I found that the last hundred lines of the two log files kept repeating the following: Feb 5 00:00:16 ... kernel: [141600.214394] hv_storvsc fd1d2cbd-ce7c-535c-966b-eb5f811c95f0: tag#511 cmd 0x28 status: scsi 0x2 srb 0x4 hv 0xc0000001 I'm not sure, but I believe they are related, I enabled systemd, I'm not sure if antivirus has anything to do with this, I think I didn't run a specific programm that day, it just appeared suddenly, and crashed

lm1baker commented 1 year ago

My colleague has exactly the same hardware (corporate purchased laptop with same CPU, motherboard, SSD and RAM), kernel, Windows 10 and WSL versions as me. We are both running Ubuntu 20.04 LTS in Windows. He gets a few messages like this per second like this in dmesg    96.415597] hv_storvsc fd1d2cbd-ce7c-535c-966b-eb5f811c95f0: tag#46 cmd 0x28 status: scsi 0x2 srb 0x4 hv 0xc0000001 I do not.

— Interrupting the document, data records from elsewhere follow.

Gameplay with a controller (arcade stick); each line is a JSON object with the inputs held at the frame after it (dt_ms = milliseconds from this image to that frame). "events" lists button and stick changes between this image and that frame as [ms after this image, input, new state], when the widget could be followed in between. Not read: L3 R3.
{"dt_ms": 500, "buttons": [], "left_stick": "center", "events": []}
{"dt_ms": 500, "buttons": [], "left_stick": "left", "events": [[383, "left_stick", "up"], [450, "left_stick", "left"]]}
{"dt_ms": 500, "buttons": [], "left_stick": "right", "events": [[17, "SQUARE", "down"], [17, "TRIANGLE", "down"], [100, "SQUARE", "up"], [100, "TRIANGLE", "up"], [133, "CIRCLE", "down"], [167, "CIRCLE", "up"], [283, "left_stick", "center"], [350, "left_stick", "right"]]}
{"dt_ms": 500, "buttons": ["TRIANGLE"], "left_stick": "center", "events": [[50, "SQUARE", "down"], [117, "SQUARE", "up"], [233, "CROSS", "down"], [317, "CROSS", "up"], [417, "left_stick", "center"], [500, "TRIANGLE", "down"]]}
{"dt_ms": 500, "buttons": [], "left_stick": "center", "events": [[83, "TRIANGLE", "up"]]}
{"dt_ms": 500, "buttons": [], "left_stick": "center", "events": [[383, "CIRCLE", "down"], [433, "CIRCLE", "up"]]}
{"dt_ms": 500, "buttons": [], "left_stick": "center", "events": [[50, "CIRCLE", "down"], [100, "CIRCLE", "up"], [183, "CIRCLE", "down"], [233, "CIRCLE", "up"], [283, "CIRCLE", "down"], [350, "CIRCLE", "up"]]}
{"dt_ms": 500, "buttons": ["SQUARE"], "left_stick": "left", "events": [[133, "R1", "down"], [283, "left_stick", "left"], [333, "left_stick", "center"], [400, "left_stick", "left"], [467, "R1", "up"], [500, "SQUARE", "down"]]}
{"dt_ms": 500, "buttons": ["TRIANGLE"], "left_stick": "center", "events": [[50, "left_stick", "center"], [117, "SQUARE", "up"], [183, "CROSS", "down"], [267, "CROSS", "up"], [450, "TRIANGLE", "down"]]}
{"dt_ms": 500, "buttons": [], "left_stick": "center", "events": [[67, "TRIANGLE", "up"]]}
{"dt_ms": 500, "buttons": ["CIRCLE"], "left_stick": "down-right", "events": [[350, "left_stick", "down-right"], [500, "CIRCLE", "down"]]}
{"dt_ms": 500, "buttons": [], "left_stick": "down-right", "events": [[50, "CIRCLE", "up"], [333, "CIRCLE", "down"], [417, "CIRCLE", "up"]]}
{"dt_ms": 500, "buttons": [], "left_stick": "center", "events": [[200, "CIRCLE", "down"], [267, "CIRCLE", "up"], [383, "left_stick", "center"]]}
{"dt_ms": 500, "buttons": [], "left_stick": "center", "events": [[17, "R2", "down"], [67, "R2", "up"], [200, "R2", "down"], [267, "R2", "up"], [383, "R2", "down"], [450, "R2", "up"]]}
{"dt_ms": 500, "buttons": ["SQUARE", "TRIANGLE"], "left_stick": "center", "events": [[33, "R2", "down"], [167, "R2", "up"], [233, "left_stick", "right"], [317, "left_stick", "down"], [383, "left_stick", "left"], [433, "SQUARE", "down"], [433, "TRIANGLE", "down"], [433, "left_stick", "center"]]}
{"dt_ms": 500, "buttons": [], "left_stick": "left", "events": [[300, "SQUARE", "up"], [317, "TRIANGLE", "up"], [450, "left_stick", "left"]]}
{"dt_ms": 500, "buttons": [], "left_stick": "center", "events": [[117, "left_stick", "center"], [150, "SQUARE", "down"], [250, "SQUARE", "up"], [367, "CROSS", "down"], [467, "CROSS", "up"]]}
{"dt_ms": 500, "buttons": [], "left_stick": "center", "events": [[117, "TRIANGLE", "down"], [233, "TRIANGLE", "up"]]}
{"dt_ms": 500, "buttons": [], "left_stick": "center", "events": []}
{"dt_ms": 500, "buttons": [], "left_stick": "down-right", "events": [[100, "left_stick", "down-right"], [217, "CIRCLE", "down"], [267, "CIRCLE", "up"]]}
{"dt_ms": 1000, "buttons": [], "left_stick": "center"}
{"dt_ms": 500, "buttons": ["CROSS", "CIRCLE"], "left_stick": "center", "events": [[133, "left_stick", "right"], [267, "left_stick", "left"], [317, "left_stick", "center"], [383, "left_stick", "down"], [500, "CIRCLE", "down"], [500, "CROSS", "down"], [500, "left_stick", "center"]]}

Also disk active time in task manger is 100% only when WSL is running, while any disk operation in WSL is very slow, perhaps 10% of what it should be (for example a database query on the same db on local storage takes 30 seconds vs 3). WSL version > wsl --version WSL version: 1.2.5.0 Kernel version: 5.15.90.1 WSLg version: 1.0.51 MSRDC version: 1.2.3770 Direct3D version: 1.608.2-61064218 DXCore version: 10.0.25131.1002-220531-1700.rs-onecore-base2-hyp Windows version: 10.0.19045.2965

~ uname -r 5.15.90.1-microsoft-standard-WSL2

lm1baker commented 1 year ago

The cause was a bad block on the Windows host SSD. When WSL tried to read the part of the VHDX corresponding to the bad block, it appeared to get stuck in this condition.

blackisle51 commented 1 year ago

Bit of an edge case but I had this a similar issue on an Ubuntu Hyper-V guest (on a Windows 10 host) with two USB EXT4 formatted HDD's, directly mounted in the VM. The USB discs are "offline" in the windows host disc manager and attached as physical discs to the SCSI controller, in the Hyper-V config. With WSL installed on the host, the Ubuntu VM guest was generating the flood of hv_storvsc messages, removing WSL from the Win10 host appears to have stopped the hv_storvsc messages from being generated. Will continue to monitor this (as it was filling the /var/log partition every few days) but fingers crossed this has got round the issue.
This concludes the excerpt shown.